There can be no excuses when somebody’s life is at stake – it’s my job, it’s what I’m supposed to do. I need to be able to handle the confused, the aggressive and the very unwell. It’s my job to comfort and care, to organise and fix by watching and recognising, to listen and to always prepare for the worst.
I failed to do my job that night and a woman nearly died. I suspect all healthcare professionals have a scary moment of “what ifs” and sweaty palms when the responsibility of our job hits home and leaves us with a charcoal taste in our mouth. I don’t think we get over it, we just have to deal with it.
Task
The transition from student nurse to Registered nurse can be fraught with many emotions…
Not only happiness and excitement, but also fear, anxiety and uncertainty.
It can be a time when new graduates are questioning everything from their ability, to whether they made the right career choice, and whether they will ever be like the nurses they are now working with on their new ward.
This transition period is often described by people as a complete reality shock, and let’s face it, apart from nursing not many other occupations come with the added chance that you can severely hurt or kill another human being.

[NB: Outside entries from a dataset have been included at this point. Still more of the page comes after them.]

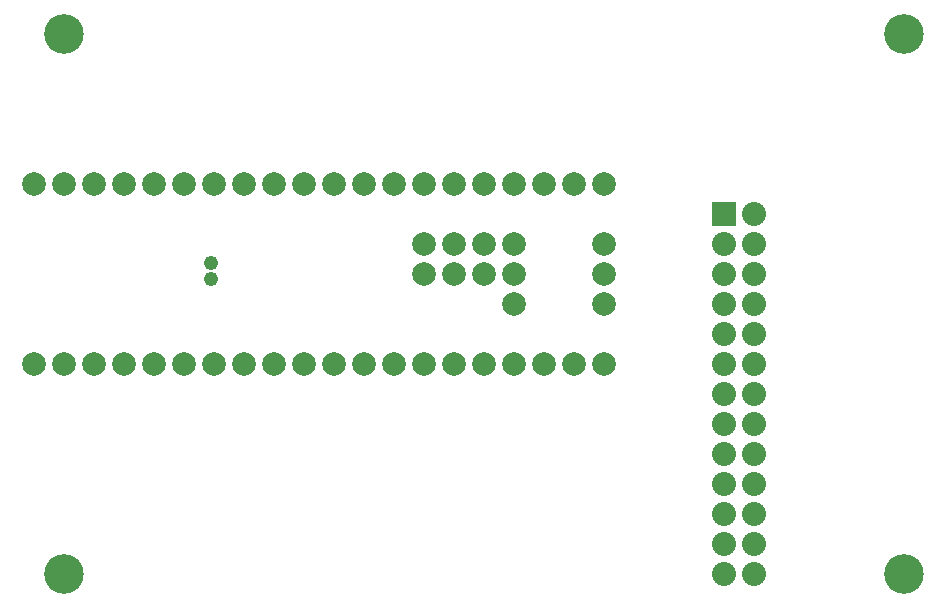
<source format=gbs>
G04 MADE WITH FRITZING*
G04 WWW.FRITZING.ORG*
G04 DOUBLE SIDED*
G04 HOLES PLATED*
G04 CONTOUR ON CENTER OF CONTOUR VECTOR*
%ASAXBY*%
%FSLAX23Y23*%
%MOIN*%
%OFA0B0*%
%SFA1.0B1.0*%
%ADD10C,0.078892*%
%ADD11C,0.048000*%
%ADD12C,0.080000*%
%ADD13C,0.131984*%
%ADD14R,0.080000X0.080000*%
%LNMASK0*%
G90*
G70*
G54D10*
X98Y1550D03*
X1998Y1150D03*
X1398Y1250D03*
X1498Y1250D03*
X1598Y1250D03*
X1698Y1250D03*
X1398Y1350D03*
X1498Y1350D03*
X1598Y1350D03*
X1698Y1350D03*
X798Y1550D03*
X698Y1550D03*
X598Y1550D03*
X498Y1550D03*
X398Y1550D03*
X298Y1550D03*
X198Y1550D03*
X198Y950D03*
X1298Y950D03*
X1398Y950D03*
X1498Y950D03*
X1598Y950D03*
X1698Y950D03*
X1798Y950D03*
X1898Y950D03*
X1998Y950D03*
X298Y950D03*
X398Y950D03*
X498Y950D03*
X598Y950D03*
X698Y950D03*
X798Y950D03*
X898Y950D03*
X998Y950D03*
X1098Y950D03*
X1198Y950D03*
G54D11*
X688Y1286D03*
X688Y1234D03*
G54D10*
X998Y1550D03*
X898Y1550D03*
X1298Y1550D03*
X1398Y1550D03*
X1498Y1550D03*
X1598Y1550D03*
X1698Y1550D03*
X1798Y1550D03*
X1898Y1550D03*
X1998Y1550D03*
X98Y950D03*
X1998Y1250D03*
X1098Y1550D03*
X1198Y1550D03*
X1998Y1350D03*
X1698Y1150D03*
G54D12*
X2498Y1450D03*
X2498Y1350D03*
X2498Y1250D03*
X2498Y1150D03*
X2498Y1050D03*
X2498Y950D03*
X2498Y850D03*
X2498Y750D03*
X2498Y650D03*
X2498Y550D03*
X2498Y450D03*
X2498Y350D03*
X2498Y250D03*
X2398Y1450D03*
X2398Y1350D03*
X2398Y1250D03*
X2398Y1150D03*
X2398Y1050D03*
X2398Y950D03*
X2398Y850D03*
X2398Y750D03*
X2398Y650D03*
X2398Y550D03*
X2398Y450D03*
X2398Y350D03*
X2398Y250D03*
G54D13*
X2998Y2050D03*
X2998Y250D03*
X198Y2050D03*
X198Y250D03*
G54D14*
X2398Y1450D03*
G04 End of Mask0*
M02*
</source>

But fear not! Every nurse, at one point or another, has experienced these feelings.
It is common for new nurses to feel insecure and unsure about their ability to be a registered nurse, and there is a multitude of issues that may arise, which only serve to add to these feelings of insecurity.
- Draw on the literature and critically analyse what has occurred in the case study provided in relation to:
- 3 applicable Nursing and Midwifery Board AHPRA (NMBA) nursing practice standards,
- 2 principles of the NMBA Code of Conduct
- 2 elements of the International Council of Nurses (ICN) code of ethics
- And 2 ethical principles
- Discuss and apply 2 National Safety and Quality Health Service (NSQHS) Standards relevant to the case that now seek to protect the public from similar events
- Draw on the literature and discuss 3 challenges faced whilst transitioning from novice to registered nurse and with reference to the literature identify strategies to overcome such challenges.
- Define resilience and its application to the nursing profession. Identify strategies one can employ to foster resilience.